Document structure recognition data:

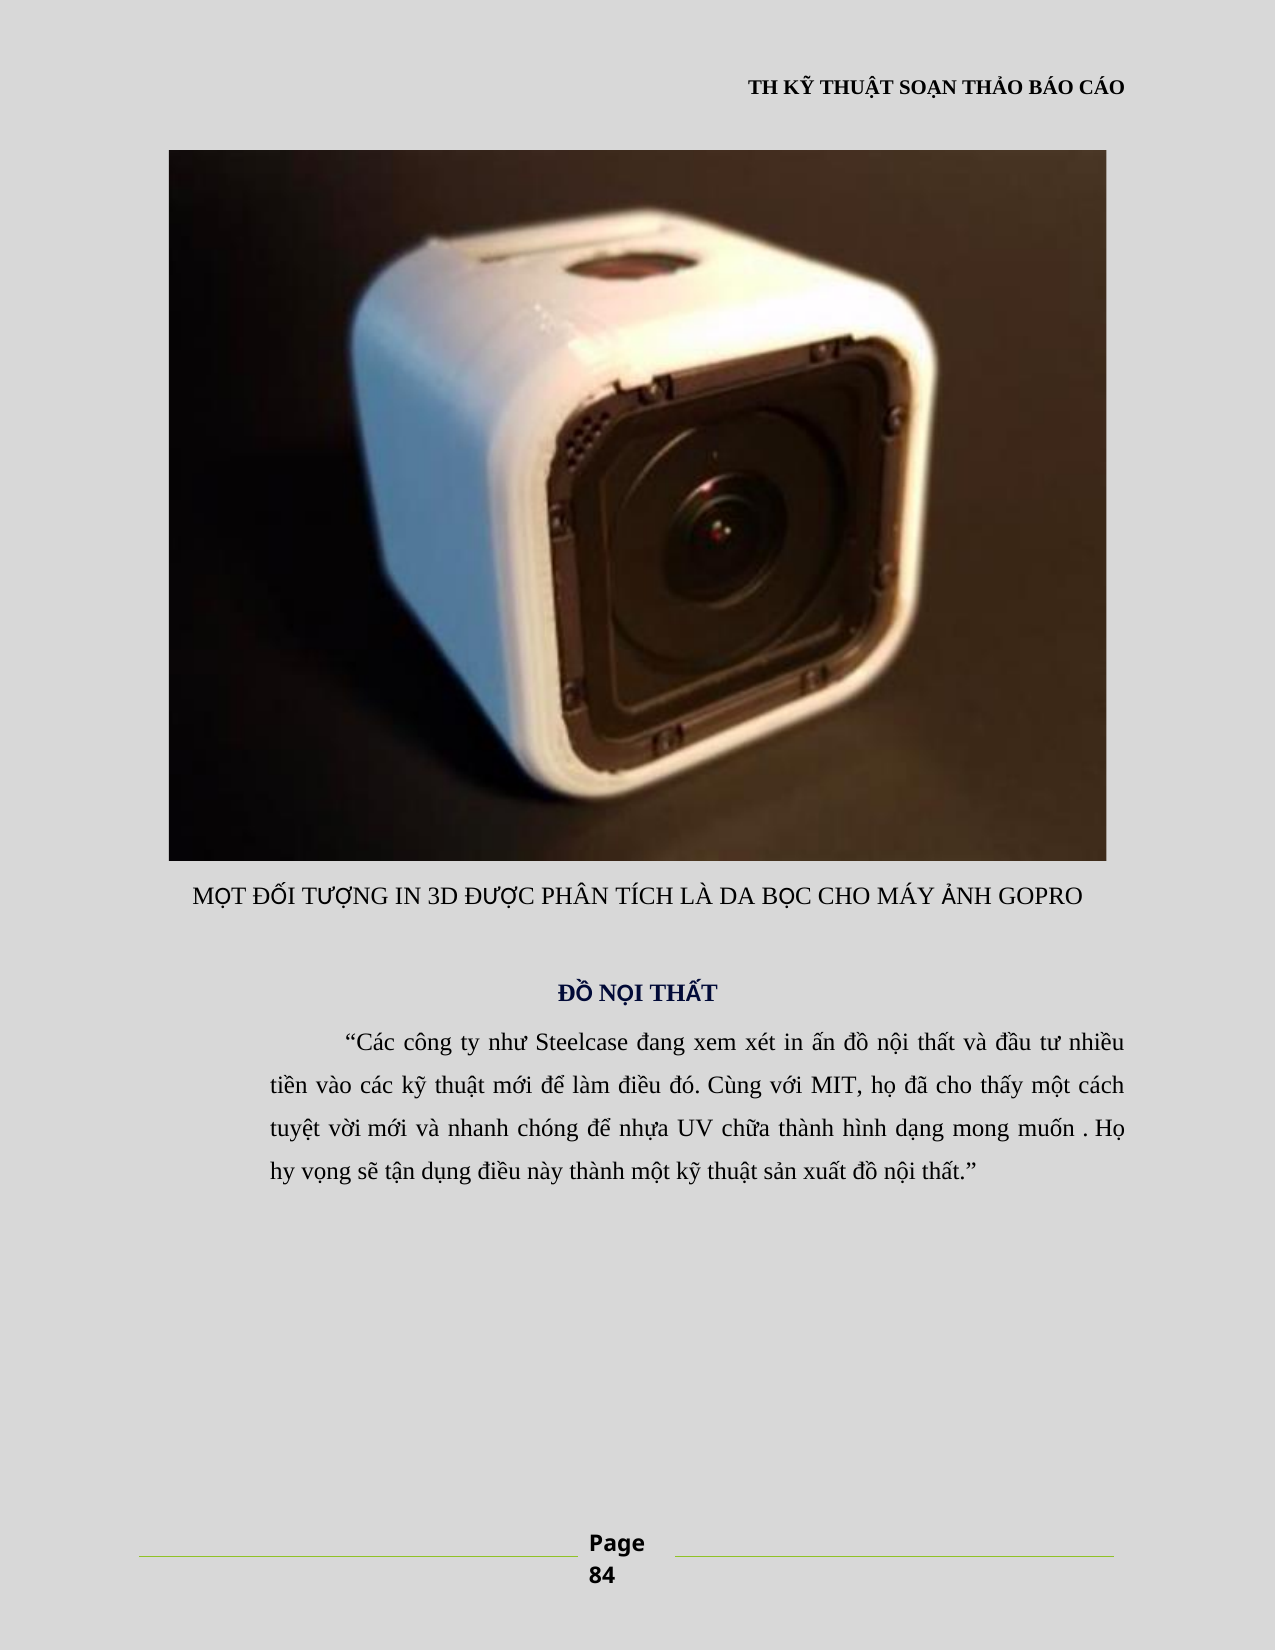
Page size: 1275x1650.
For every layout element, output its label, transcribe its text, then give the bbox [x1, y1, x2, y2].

text Một đối tượng in 3D được phân tích là da bọc cho máy ảnh GoPro [150, 880, 1125, 910]
picture [168, 150, 1107, 861]
subtitle “Các công ty như Steelcase đang xem xét in ấn đồ nội thất và đầu tư nhiều tiền vào các kỹ thuật mới để làm điều đó. Cùng với MIT, họ đã cho thấy một cách tuyệt vời mới và nhanh chóng để nhựa UV chữa thành hình dạng mong muốn . Họ hy vọng sẽ tận dụng điều này thành một kỹ thuật sản xuất đồ nội thất.” [270, 1027, 1125, 1185]
text Đồ nội thất [150, 977, 1125, 1008]
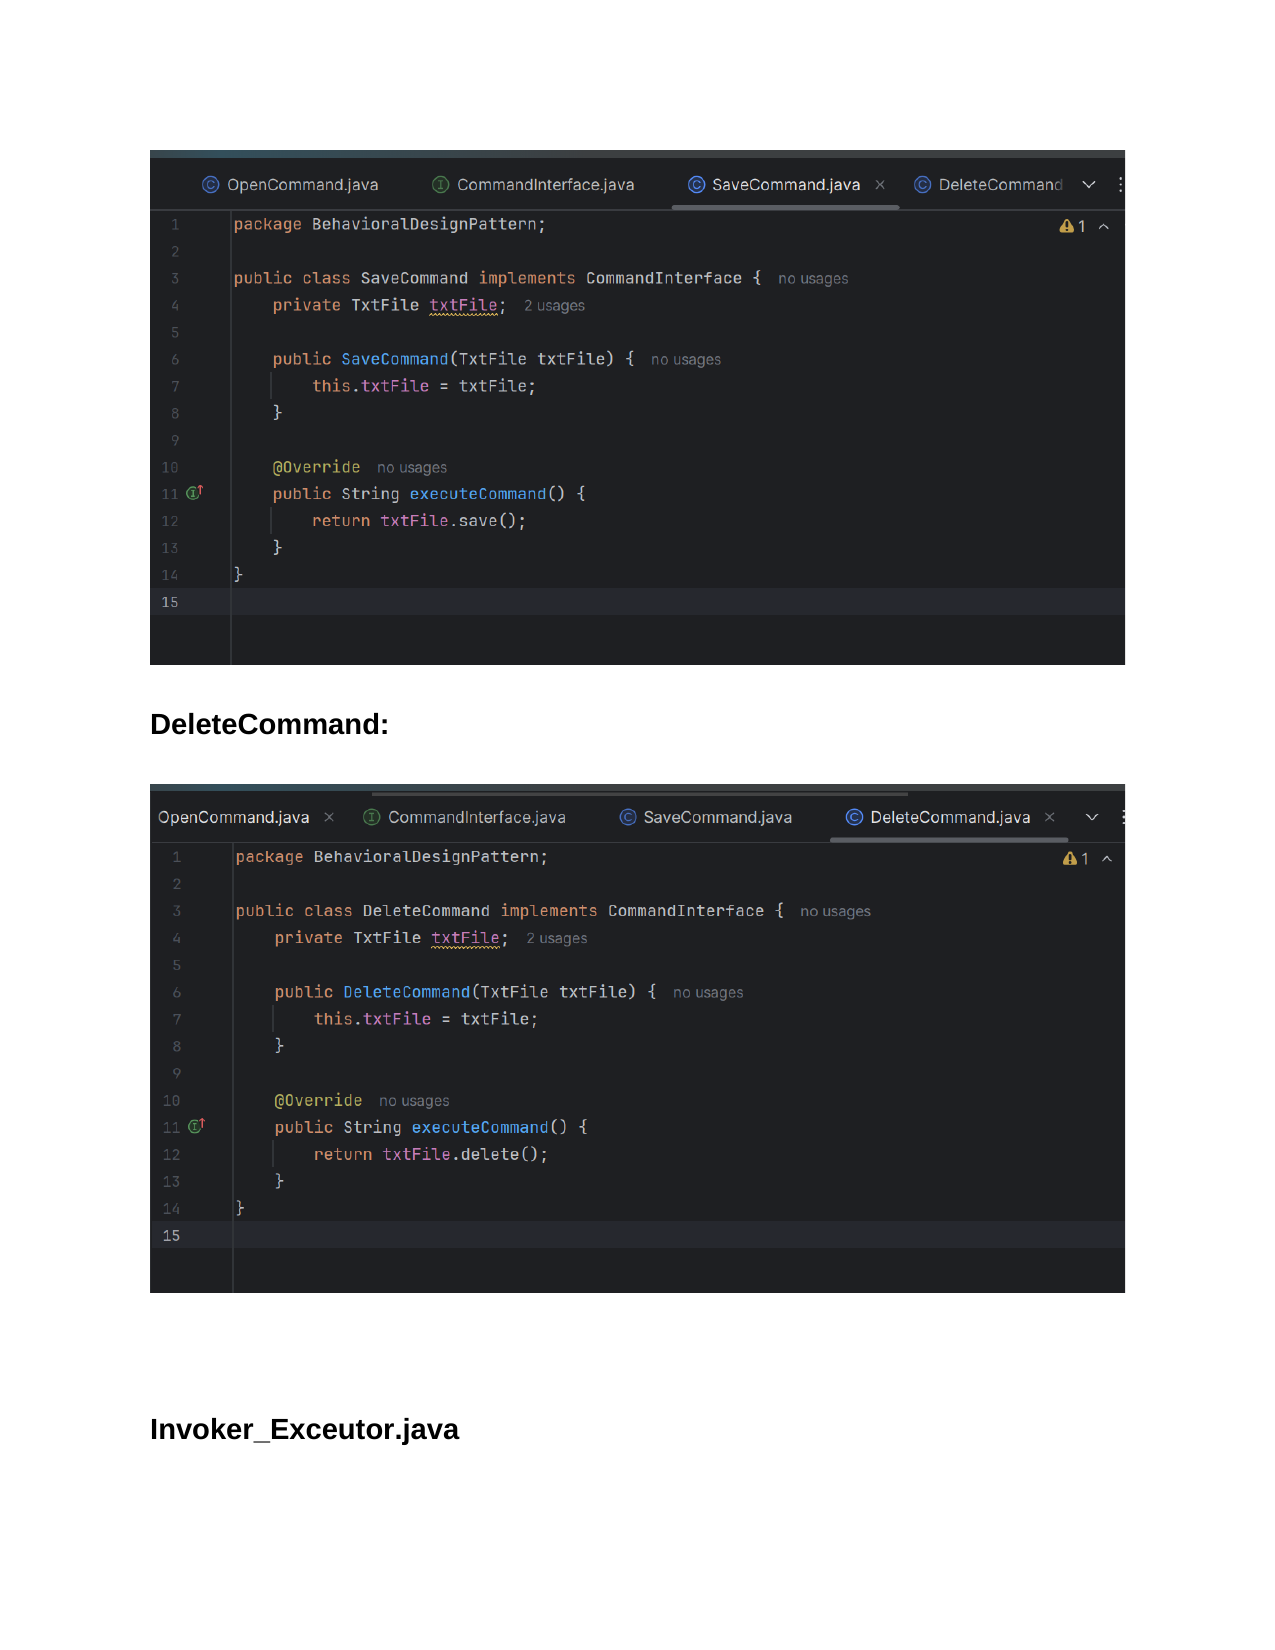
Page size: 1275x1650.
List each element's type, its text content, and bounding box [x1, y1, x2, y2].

text DeleteCommand: [150, 707, 1125, 741]
picture [150, 784, 1125, 1293]
picture [150, 150, 1125, 665]
text Invoker_Exceutor.java [150, 1412, 1125, 1445]
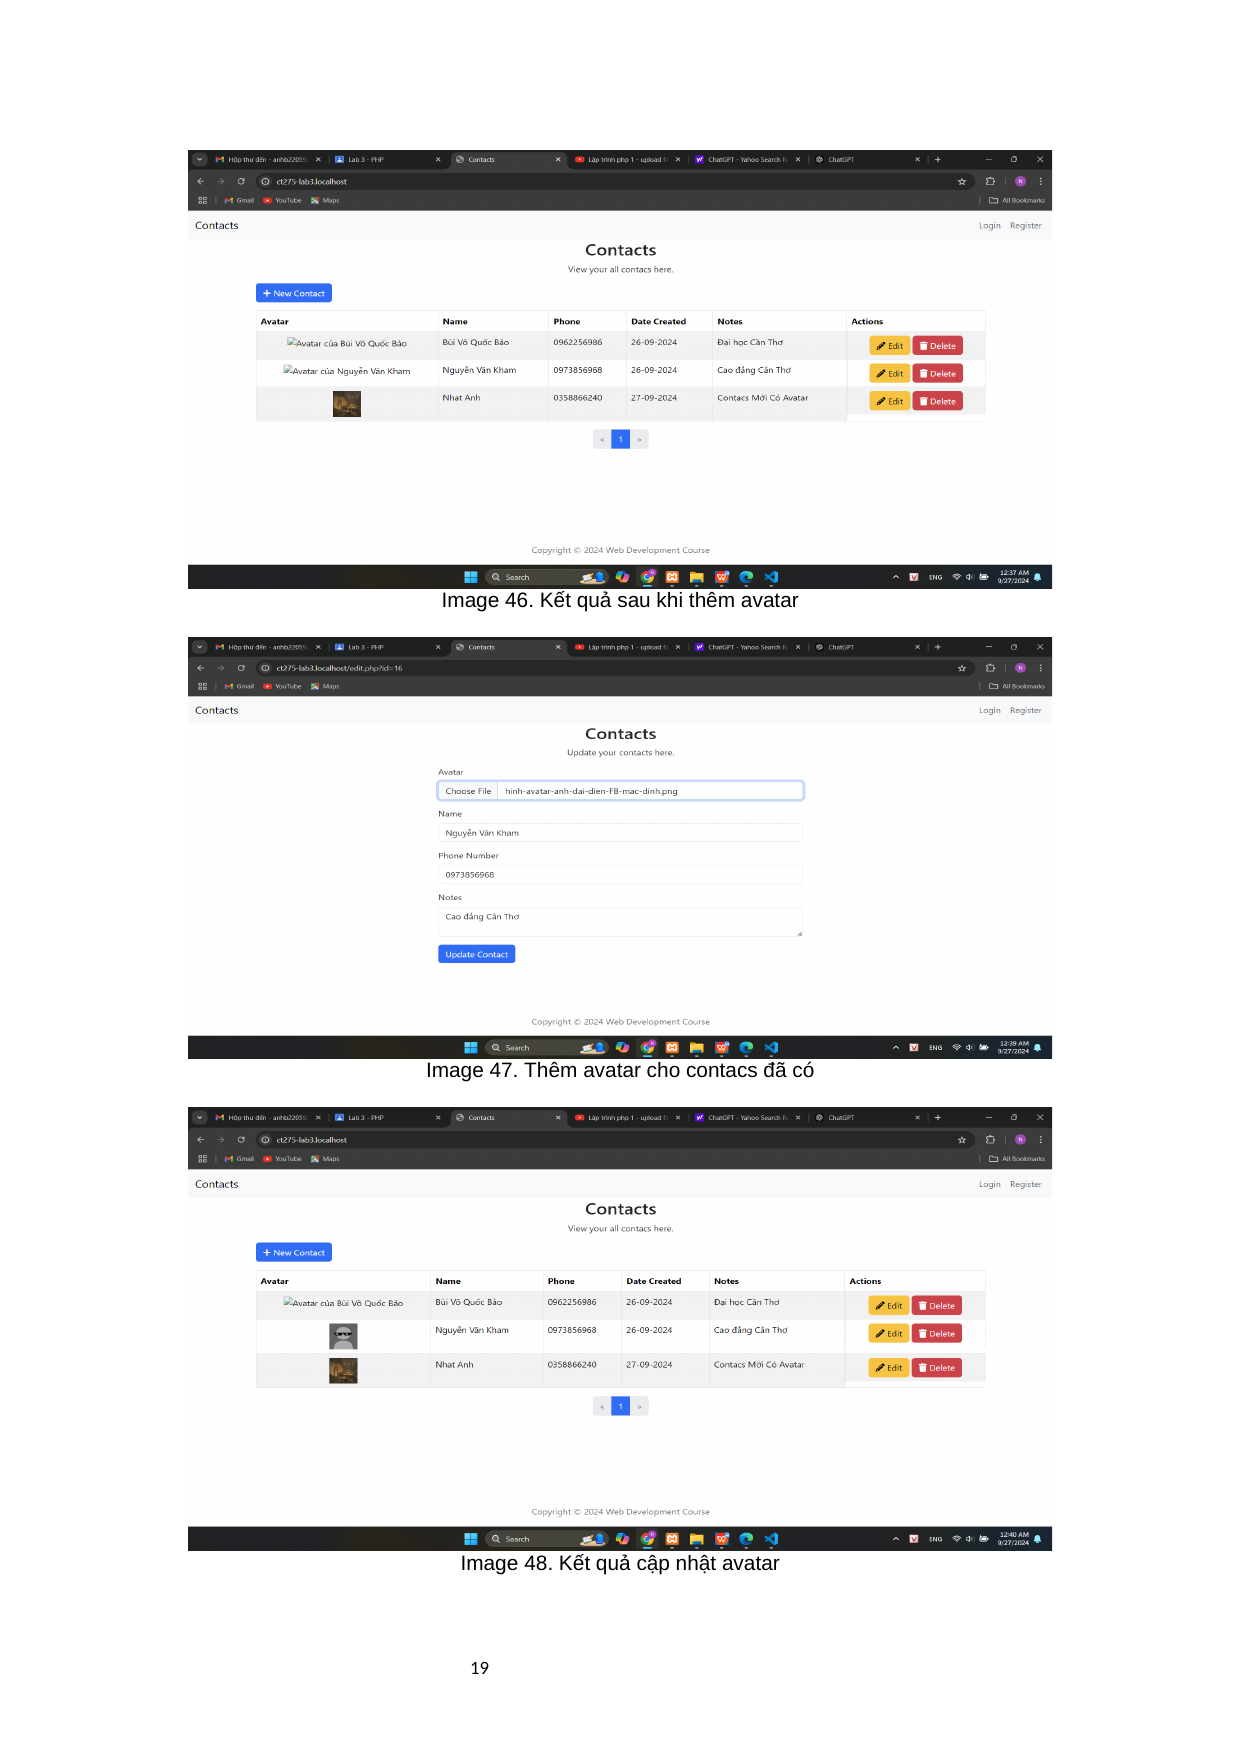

Problem:
Set down every record exactly, without the pictures.

Output for this task:
Page size: 1275x1650.
For every layout element, output its label, transcribe its text, then give the bbox [x1, y1, x2, y2].

text Một đối tượng in 3D được phân tích là da bọc cho máy ảnh GoPro [150, 880, 1125, 910]
picture [168, 150, 1107, 861]
subtitle “Các công ty như Steelcase đang xem xét in ấn đồ nội thất và đầu tư nhiều tiền vào các kỹ thuật mới để làm điều đó. Cùng với MIT, họ đã cho thấy một cách tuyệt vời mới và nhanh chóng để nhựa UV chữa thành hình dạng mong muốn . Họ hy vọng sẽ tận dụng điều này thành một kỹ thuật sản xuất đồ nội thất.” [270, 1027, 1125, 1185]
text Đồ nội thất [150, 977, 1125, 1008]
Page size: 1275x1650.
List each element's type, its text content, and bounding box [x1, y1, x2, y2].

text DeleteCommand: [150, 707, 1125, 741]
picture [150, 784, 1125, 1293]
picture [150, 150, 1125, 665]
text Invoker_Exceutor.java [150, 1412, 1125, 1445]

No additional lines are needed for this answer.